Problem Statement

You are given a simple undirected graph with $N$ vertices and $M$ edges. The vertices are numbered $1$ to $N$, and the $i$-th edge connects vertex $A_i$ and vertex $B_i$. Let us delete zero or more edges to remove cycles from the graph. Find the minimum number of edges that must be deleted for this purpose.

What is a simple undirected graph? A simple undirected graph is a graph without self-loops or multi-edges whose edges have no direction.

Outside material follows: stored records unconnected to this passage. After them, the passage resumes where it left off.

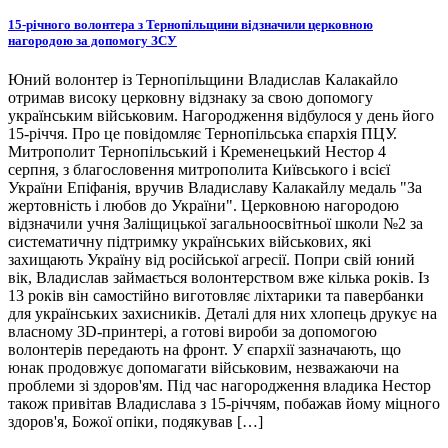
15-річного волонтера з Тернопільщини відзначили церковною
нагородою за допомогу ЗСУ
Юний волонтер із Тернопільщини Владислав Калакайло
отримав високу церковну відзнаку за свою допомогу
українським військовим. Нагородження відбулося у день його
15-річчя. Про це повідомляє Тернопільська єпархія ПЦУ.
Митрополит Тернопільський і Кременецький Нестор 4
серпня, з благословення митрополита Київського і всієї
України Епіфанія, вручив Владиславу Калакайлу медаль "За
жертовність і любов до України". Церковною нагородою
відзначили учня Заліщицької загальноосвітньої школи №2 за
систематичну підтримку українських військових, які
захищають Україну від російської агресії. Попри свій юний
вік, Владислав займається волонтерством вже кілька років. Із
13 років він самостійно виготовляє ліхтарики та павербанки
для українських захисників. Деталі для них хлопець друкує на
власному 3D-принтері, а готові вироби за допомогою
волонтерів передають на фронт. У єпархії зазначають, що
юнак продовжує допомагати військовим, незважаючи на
проблеми зі здоров'ям. Під час нагородження владика Нестор
також привітав Владислава з 15-річчям, побажав йому міцного
здоров'я, Божої опіки, подякував […]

What is a cycle? A cycle in a simple undirected graph is a sequence of vertices $(v_0, v_1, \\ldots, v_{n-1})$ of length at least $3$ satisfying $v_i \\neq v_j$ if $i \\neq j$ such that for each $0 \\leq i < n$, there is an edge between $v_i$ and $v_{i+1 \\bmod n}$.

Constraints

• $1 \\leq N \\leq 2 \\times 10^5$
• $0 \\leq M \\leq 2 \\times 10^5$
• $1 \\leq A_i, B_i \\leq N$
• The given graph is simple.
• All values in the input are integers.

Input

The input is given from Standard Input in the following format:

$N$ $M$ $A_1$ $B_1$ $A_2$ $B_2$ $\\vdots$ $A_M$ $B_M$

Output

Print the answer.

Sample Input 1

6 7
1 2
1 3
2 3
4 2
6 5
4 6
4 5

Sample Output 1

2

One way to remove cycles from the graph is to delete the two edges between vertex $1$ and vertex $2$ and between vertex $4$ and vertex $5$.
There is no way to remove cycles from the graph by deleting one or fewer edges, so you should print $2$.

Sample Input 2

4 2
1 2
3 4

Sample Output 2

0

Sample Input 3

5 3
1 2
1 3
2 3

Sample Output 3

1